Extrait source:
Tunisie

Départ anticipé de 12 000 agents des sociétés environnementales en vue ?

Une proposition a été formulée pour permettre la retraite anticipée de près de 12 000 employés des sociétés environnementales et de plantation, dans le but de soutenir le redressement financier de la Compagnie des phosphates de Gafsa (CPG).

Cette initiative, révélée par le député à l’Assemblée des représentants du peuple (ARP) Abdeljalil Hani, prévoit que les caisses sociales prennent en charge le paiement des salaires des agents concernés, afin de réduire le poids financier pesant sur la compagnie et de lui permettre de retrouver une meilleure marge opérationnelle.

Dans une déclaration faite à Diwan FM, le parlementaire a précisé que cette proposition intervient alors que l’ARP examine plusieurs projets de loi relatifs à des financements extérieurs destinés aux entreprises publiques du secteur des phosphates.

À vous: D'après l'article sur la Compagnie des phosphates de Gafsa, qui prendrait en charge le paiement des salaires des agents concernés ? La liste ne sert à rien pour répondre.

(Entrées du jeu de données)
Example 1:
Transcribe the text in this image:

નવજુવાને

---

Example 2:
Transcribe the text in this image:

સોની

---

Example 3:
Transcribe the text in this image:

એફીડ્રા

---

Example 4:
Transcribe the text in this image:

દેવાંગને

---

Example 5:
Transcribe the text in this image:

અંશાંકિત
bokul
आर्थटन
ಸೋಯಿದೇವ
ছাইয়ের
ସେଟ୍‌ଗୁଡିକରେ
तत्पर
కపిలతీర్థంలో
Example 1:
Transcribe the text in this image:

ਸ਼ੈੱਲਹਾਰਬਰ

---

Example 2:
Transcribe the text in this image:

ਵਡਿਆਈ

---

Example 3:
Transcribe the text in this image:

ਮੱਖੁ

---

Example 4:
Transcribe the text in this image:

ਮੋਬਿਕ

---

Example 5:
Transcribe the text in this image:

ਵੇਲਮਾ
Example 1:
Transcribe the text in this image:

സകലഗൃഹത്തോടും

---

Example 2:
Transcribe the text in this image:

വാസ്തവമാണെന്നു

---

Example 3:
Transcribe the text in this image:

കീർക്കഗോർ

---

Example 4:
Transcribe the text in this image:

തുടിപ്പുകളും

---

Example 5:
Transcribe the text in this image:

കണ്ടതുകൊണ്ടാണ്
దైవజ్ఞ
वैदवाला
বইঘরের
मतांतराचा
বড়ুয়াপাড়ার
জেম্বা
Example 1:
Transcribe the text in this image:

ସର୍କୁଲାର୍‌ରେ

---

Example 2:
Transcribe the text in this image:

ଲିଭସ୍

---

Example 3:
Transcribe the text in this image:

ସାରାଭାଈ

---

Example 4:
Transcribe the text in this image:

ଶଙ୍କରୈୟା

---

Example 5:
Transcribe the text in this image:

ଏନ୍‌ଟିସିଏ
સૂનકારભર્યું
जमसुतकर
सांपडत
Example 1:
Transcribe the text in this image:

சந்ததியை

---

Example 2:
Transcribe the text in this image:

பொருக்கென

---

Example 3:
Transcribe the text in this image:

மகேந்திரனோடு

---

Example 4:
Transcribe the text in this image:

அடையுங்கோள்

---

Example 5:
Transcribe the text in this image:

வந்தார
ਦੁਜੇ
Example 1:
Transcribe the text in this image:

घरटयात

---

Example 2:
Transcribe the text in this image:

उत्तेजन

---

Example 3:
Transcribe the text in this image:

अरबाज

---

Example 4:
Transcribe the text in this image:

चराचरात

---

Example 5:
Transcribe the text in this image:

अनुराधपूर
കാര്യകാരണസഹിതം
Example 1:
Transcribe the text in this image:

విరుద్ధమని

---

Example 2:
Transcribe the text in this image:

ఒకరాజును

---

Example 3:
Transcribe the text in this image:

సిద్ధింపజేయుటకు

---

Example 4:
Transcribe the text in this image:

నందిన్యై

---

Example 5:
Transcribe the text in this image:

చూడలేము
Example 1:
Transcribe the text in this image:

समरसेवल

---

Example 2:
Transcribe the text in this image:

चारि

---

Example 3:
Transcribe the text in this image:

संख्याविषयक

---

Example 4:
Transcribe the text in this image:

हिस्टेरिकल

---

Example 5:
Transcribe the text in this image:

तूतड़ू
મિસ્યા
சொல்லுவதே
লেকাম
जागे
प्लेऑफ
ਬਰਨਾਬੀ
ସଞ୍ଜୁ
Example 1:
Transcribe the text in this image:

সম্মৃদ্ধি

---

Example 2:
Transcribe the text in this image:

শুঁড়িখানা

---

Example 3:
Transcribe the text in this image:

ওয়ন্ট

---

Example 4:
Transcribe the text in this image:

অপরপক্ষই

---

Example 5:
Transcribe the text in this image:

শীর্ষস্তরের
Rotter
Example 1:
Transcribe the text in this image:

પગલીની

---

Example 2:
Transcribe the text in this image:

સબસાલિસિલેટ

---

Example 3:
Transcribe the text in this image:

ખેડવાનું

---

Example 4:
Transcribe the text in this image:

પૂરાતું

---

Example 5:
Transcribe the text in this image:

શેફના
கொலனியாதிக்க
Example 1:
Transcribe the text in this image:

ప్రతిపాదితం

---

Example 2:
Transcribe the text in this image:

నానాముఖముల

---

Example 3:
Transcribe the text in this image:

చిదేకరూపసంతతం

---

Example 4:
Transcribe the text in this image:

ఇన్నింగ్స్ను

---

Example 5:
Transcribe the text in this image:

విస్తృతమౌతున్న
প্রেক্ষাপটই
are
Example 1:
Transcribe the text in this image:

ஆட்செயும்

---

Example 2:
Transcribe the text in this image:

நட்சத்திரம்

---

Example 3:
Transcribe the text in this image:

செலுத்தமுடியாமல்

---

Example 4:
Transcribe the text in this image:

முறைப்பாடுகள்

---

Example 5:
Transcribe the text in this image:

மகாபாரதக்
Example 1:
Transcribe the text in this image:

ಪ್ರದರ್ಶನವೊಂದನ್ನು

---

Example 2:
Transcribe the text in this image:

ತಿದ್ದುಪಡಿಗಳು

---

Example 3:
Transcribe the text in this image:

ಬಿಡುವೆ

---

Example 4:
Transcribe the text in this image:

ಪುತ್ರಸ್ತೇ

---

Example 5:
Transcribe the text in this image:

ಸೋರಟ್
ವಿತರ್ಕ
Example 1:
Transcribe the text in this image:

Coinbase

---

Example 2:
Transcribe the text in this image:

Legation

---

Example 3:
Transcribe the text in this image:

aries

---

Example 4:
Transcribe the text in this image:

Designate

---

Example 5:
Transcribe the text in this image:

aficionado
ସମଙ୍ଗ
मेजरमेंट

Votre réponse: Les caisses sociales.